単に長期間経過しただけで、口座凍結が解除されることはありません。

被相続人の口座の預貯金は、相続人全員の共有財産です。

一部の相続人が独り占めすることは、許されません。

安易に引出しに応じた場合、他の相続人から厳重な抗議を受けるでしょう。

ときには、金融機関が相続人間のトラブルに巻き込まれるかもしれません。

被相続人の大切な財産を守れなかったとなったら、金融機関の信用は失墜します。

金融機関にとって、信用失墜は何としても避けたいことです。

相続人間のトラブルに巻き込まれないため、信用失墜を避けるため、口座を凍結しています。

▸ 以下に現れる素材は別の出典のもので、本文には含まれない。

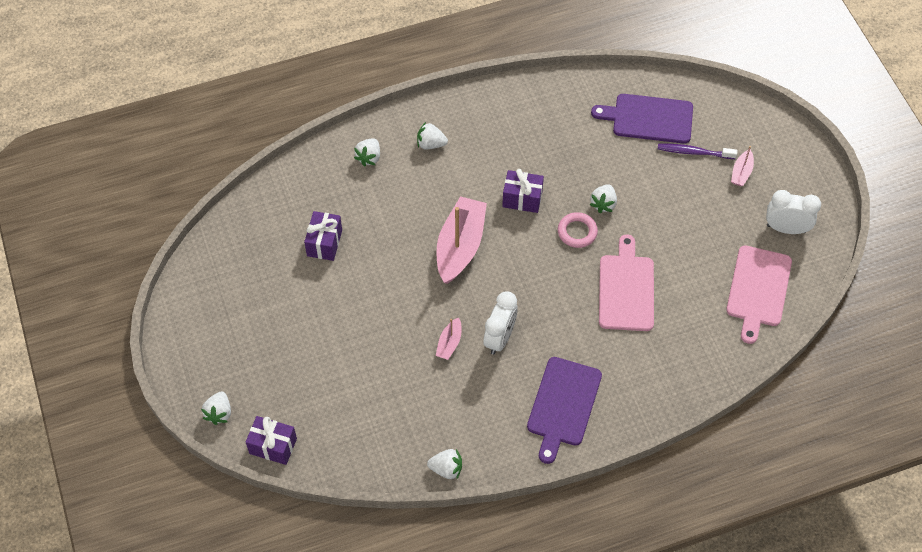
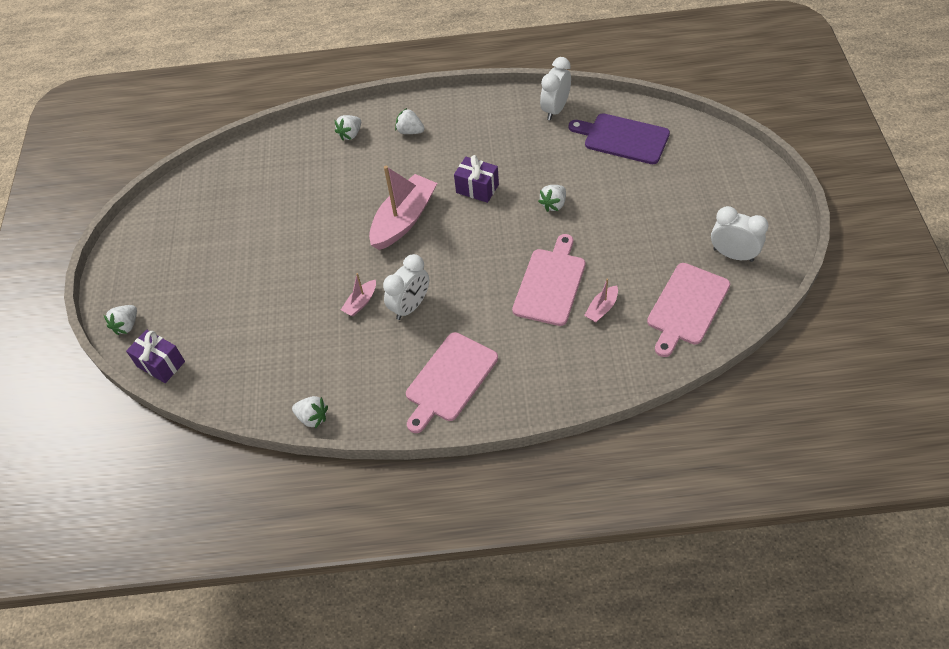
camera: 20 degrees right, 5 degrees down
(324, 243) = (282, 198): purple gift -> none
(563, 405) = (449, 379): purple cutting board -> pink cutting board
(572, 95) = (555, 109): none -> white clock
(577, 232) = (519, 225): pink ring -> none
(694, 152) = (658, 173): purple toothbrush -> none
(741, 172) = (701, 197): pink boat -> pink boat (602, 308)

預貯金の分け方について相続人全員で合意ができるまで、口座は凍結されます。

③高額過ぎる代償金は贈与税の対象

代償金をいくらにするのか、相続人全員の合意で決定します。

代償分割であることを証明するため、遺産分割協議書に明記します。

遺産分割協議で決定しても、実質的に代償金でないことがあります。

代償分割は、代表相続人が他の相続人に代償金を払う分割方法です。

代表相続人が相続する財産を大幅に超える代償金を払う合意をした場合、実質的に代償金とは認められないでしょう。

代償金名目の贈与と、判断されるおそれがあります。

例えば、預貯金の総額1000万円で、相続人が長男と次男の2人のケースがあります。

預貯金を長男が相続した場合、長男が固有の財産から500万円程度の代償金を支払うのであれば問題はありません。

長男が固有の財産から2000万円の代償金を支払う場合、代償金名目の贈与と判断されるでしょう。

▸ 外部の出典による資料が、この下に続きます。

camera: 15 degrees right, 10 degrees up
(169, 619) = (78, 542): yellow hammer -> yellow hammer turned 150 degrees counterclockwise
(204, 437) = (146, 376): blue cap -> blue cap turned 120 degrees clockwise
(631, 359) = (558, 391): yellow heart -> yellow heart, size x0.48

例えば、預貯金1000万円を長男が相続し、かつ、次男が生命保険の死亡保険金3000万円を受け取っているケースがあります。

次男から長男へ1000万円支払うのが平等に見えるかもしれません。

生命保険の死亡保険金を受け取った後、次男から長男に1000万円支払った場合、代償金とは認められないでしょう。

生命保険の死亡保険金は、受取人の固有の財産です。

相続財産では、ありません。

相続による遺産分割とは無関係に、贈与があったと言えます。

遺産分割協議書に代償金と明記しても、実質的に代償金とは認められません。

次男が生命保険の死亡保険金を受け取った後、長男に1000万円支払うこと自体はできないことではありません。

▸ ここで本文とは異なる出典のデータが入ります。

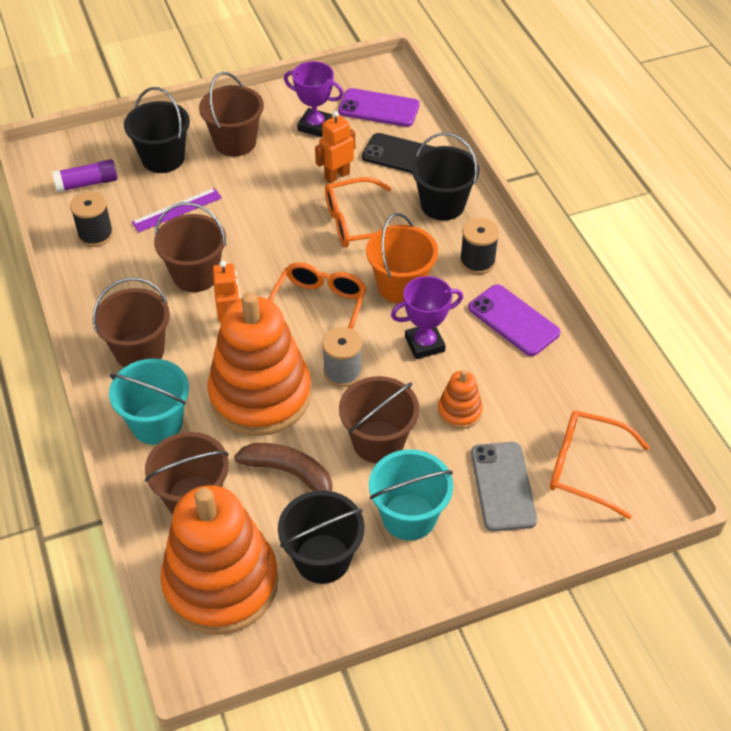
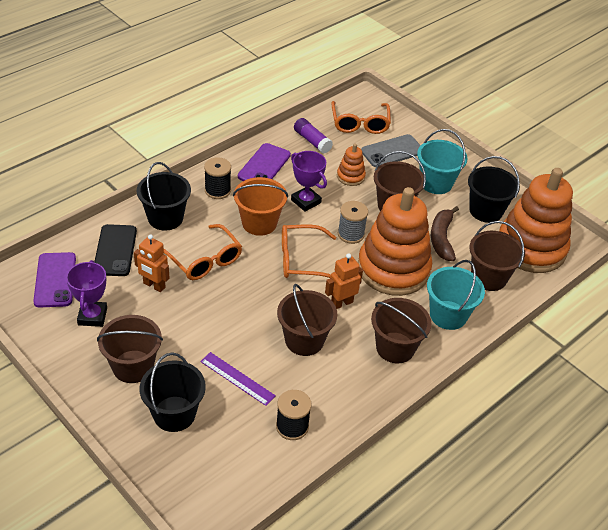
camera: 115 degrees left, 5 degrees down
(87, 183) = (230, 461): purple glue stick -> purple glue stick (312, 141)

自分の固有の財産は、自由に贈与をすることができるからです。

自分の固有の財産を贈与した場合、金額によっては贈与税が課されます。

高額過ぎる代償金は、贈与税の対象です。

4遺産分割協議書作成を司法書士に依頼するメリット

遺産分割協議書は、相続財産の分け方について相続人全員の合意内容の証明書です。

合意がきちんと文書になっているからこそ、トラブルが防止できます。

書き方に不備があると、トラブルを起こしてしまう危険があります。

もともとトラブルの火種があるのなら、いっそう慎重になる必要があるでしょう。

遺産分割協議書は、公正証書にしなくても済むことが多いものです。

慎重を期して、公正証書にした方がいいケースがあります。

せっかく合意ができたのに、その後にトラブルになるのは残念なことだからです。

公正証書にするためには、手間と費用がかかります。

公正証書にする手間と費用を惜しむと、後々大きな手間と高額な費用を負担することになります。

トラブルを防止するため、遺産分割協議書を公正証書にしたい方は、司法書士などの専門家に相談することをおすすめします。